It forecasts that construction output in Eastern Europe and Central Asia will contract by 3.4% in 2022. This is due to heavy contractions in the Russian and Ukrainian construction sectors, which are expected to contract by 8.5% and 69.1%, respectively. Excluding Ukraine, construction in the region will decline by 1.6% and without Ukraine and Russia, the industry will record a growth of 1.5%.
Joel Hanna, economist at GlobalData, comments: “Construction in Russia, the largest market in the region, will continue to suffer from punitive sanctions placed on the country following its invasion of Ukraine. Despite sanctions so far failing to deter Russia from prolonging its invasion, the underlying economic and investment conditions are gradually weakening."
Hanna added that declining oil and gas export volumes owing to Western trade embargoes could depress government revenues over the coming quarters, despite revenues currently being buoyed by high oil and gas prices. Fears of a global recession could put downward pressure on energy prices which may, in turn, prompt Russia to cut its supply further to maintain high prices, increasing the country’s exposure to energy price fluctuations. Hanna said these conditions are likely to weigh heavily on investment in Russia and in the construction sector.
Russia’s original forecast of -9.2% was upgraded slightly in Q2 to -8.5% reflecting a stronger than expected first quarter. Moreover, construction in the wider region will also be impacted by the war in Ukraine as commodity prices rise. Rapidly increasing construction material costs are the main contributor to the slow growth expected this year.
GlobalData says the impact of these headwinds will hit Eastern Europe harder than Central Asia, which has been less disrupted by the impact of Western sanctions.

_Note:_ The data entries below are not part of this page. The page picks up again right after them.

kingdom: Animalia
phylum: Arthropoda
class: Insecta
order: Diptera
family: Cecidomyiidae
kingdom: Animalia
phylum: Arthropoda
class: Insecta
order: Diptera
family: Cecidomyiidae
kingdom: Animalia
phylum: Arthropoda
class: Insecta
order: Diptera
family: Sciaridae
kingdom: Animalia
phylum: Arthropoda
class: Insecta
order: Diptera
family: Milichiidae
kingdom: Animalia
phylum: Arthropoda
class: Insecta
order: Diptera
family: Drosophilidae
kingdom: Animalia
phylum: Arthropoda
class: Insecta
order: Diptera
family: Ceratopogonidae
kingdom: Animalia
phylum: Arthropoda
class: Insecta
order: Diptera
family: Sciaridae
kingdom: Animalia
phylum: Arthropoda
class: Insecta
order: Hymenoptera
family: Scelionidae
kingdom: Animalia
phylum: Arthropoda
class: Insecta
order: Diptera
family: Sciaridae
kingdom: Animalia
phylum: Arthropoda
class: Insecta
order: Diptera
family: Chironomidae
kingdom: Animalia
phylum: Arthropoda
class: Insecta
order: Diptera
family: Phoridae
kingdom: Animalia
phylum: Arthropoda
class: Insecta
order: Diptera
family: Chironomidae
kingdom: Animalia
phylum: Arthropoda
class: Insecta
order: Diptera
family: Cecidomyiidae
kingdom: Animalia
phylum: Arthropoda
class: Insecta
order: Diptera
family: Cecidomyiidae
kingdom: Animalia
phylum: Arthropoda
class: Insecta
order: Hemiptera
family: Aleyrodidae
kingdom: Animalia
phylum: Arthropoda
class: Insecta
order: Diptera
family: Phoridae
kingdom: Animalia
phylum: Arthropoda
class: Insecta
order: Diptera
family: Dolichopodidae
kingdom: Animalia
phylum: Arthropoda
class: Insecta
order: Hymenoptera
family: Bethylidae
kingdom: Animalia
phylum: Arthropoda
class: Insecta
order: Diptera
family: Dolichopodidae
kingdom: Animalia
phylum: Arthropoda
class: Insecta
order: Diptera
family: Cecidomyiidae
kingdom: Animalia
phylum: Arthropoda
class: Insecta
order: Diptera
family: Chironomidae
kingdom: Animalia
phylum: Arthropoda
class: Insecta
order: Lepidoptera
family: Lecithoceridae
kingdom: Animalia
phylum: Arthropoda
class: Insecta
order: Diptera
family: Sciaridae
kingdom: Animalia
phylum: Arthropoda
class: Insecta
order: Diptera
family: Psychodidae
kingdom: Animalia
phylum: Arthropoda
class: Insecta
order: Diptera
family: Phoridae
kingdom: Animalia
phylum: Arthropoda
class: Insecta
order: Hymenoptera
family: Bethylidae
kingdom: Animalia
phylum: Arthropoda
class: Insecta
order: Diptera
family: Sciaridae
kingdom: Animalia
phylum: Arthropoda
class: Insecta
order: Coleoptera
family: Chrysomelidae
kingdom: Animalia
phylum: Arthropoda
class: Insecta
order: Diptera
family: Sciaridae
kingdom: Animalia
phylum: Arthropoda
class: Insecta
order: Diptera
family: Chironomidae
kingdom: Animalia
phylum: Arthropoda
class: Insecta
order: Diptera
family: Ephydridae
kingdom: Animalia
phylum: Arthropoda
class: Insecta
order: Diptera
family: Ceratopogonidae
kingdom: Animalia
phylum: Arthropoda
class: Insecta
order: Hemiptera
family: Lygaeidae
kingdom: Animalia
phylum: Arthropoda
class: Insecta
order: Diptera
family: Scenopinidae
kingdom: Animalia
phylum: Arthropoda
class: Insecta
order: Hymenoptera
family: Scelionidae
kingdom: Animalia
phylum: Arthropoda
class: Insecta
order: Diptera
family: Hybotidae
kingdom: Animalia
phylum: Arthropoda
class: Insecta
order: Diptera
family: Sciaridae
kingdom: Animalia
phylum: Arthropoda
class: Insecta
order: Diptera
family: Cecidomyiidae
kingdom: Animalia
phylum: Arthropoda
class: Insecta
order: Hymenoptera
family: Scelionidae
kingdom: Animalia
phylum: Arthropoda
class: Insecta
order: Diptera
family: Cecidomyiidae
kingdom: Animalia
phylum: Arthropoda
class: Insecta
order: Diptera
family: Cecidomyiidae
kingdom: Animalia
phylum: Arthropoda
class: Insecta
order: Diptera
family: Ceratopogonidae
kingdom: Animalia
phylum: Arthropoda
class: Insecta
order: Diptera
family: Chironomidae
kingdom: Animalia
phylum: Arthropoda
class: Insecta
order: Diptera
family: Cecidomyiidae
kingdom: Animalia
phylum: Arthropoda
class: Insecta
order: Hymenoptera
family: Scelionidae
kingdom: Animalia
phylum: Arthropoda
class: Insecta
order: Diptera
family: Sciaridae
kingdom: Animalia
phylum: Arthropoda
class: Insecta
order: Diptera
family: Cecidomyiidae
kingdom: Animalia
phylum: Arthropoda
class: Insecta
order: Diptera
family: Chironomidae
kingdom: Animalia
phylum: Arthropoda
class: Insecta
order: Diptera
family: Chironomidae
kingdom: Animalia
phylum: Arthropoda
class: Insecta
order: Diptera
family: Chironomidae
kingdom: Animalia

Eastern European countries are collectively expected to register growth of 1%, while Central Asian countries (consisting of Kazakhstan, Uzbekistan and Azerbaijan) are predicted to record a growth of 5.8%.
Hanna adds: “In addition to global commodity market volatility, construction in the region still faces downside risks stemming from currency depreciations fuelling higher import costs and capital flight owing to weak investor confidence. Interest rate hikes are also expected to dampen output due to the impact of higher borrowing costs on both the supply and demand sides.
“On the upside, residential construction could be spurred by rising demand for safe assets if high inflation becomes expected over the long term. Moreover, the drop in private investment will be partially offset by increased government spending on transport and energy infrastructure over the next four years funded through the EU’s Recovery and Resilience Facility.”
GlobalData expects construction in Eastern Europe to rebound partially in 2023, growing by 2.1%, before averaging growth of 3.2% between 2023 and 2026. The industry is expected to remain below pre-pandemic levels until 2024.